# Should I confront my friends?!?



## calvinc (Mar 10, 2010)

I have been taking road trips with this group of friends every summer (about 6 of them) for a few years. This year I was excluded and never invited. In fact I didn't even know that they were on a trip until they updated their facebook statuses. 

Considering all the planning and coordination involved, I am pretty sure they didn't just simply forget to invite me. 

My questions are:

1) Should I confront them or play dumb?
2) Should I even hang out with this group of friends anymore? I would think that by excluding someone deliberately is an obvious hint that they don't want that person in the group anymore. Would I appear clueless and stupid if I hang out with them again?

Thanks for all your wisdom and advice


----------



## carbonlist (Nov 8, 2009)

Like you said, they obviously didn't want you to go. Now the good and the bad. The main question is "why?". Maybe they're doing something that you wouldn't like, ie skydiving, 420 at night...etc. That's highly unlikely. What's more likely, is they never regarded you as a 'close' friend. You were one of those secondary friends that they casually invited to casual things...like to the bar...movies...play sports..etc.

Either way, confront them. See what they say. It might not turn out as bad as you thought it would. You could even tell them that you regarded them as closer friends. The worst that can happen is that you'll need to make some new friends and your old friends just weren't worth it.

Like what I say everyday: Being embarassed is a sign that you're human.


----------



## calvinc (Mar 10, 2010)

I think you are right about the secondary friends. I used to be relatively close to one of the people in the group. The rest are his friends. But my friend and I have drifted apart a bit over the last few years.


----------



## Ciddian (Mar 15, 2006)

1+++ i would do the same


----------



## Holidays (Apr 18, 2010)

whats with confronting friend? just ask them how trip went, was it as good as previous year...because this year you weren't there, maybe they'll tell you so you'll have some idea...maybe its a couple thing, dont be all upset.


----------



## Holidays (Apr 18, 2010)

^ maybe they feel you didn't chip in equally...we don't know...don't go all guns blazing just yet...


----------



## calvinc (Mar 10, 2010)

Ok I asked one of the girls in the group.

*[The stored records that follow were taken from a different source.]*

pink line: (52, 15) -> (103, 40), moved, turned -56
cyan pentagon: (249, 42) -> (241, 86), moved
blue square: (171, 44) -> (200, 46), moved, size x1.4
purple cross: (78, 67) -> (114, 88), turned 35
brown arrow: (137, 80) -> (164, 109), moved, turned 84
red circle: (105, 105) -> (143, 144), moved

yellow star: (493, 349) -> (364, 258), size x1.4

My friend said it was thrown together quickly.But with hotel booking and coordinating each other's schedule, it definitely didn't happen spontaneously. In the past, they would plan the trips weeks ahead.

Then she said they only had one car. The one car explanation doesn't really make sense because they know I have a car as well. 

So what now? Accept and believe it. Or accept and move on? 

Thanks guys.


----------



## arc (Mar 11, 2010)

Accept and move on.

Friends drift apart and like you said you were only are close to one of them.


----------



## Holidays (Apr 18, 2010)

take it eeeeasy maaaaan, just have a good time with friends...don't be too dramatic.


----------



## arktixan (Mar 30, 2010)

I say move on, Friends come an go, especially these days. it's very easy to meet new and exciting people. If they truly are your friends, they would have taken you, spontaneous or not 1 car or not, etc etc, close knit friends, always stay together. If they call you and invite you out, never hurts to accept. But do not get yourself worked up

Sorry if this sounds harsh.


----------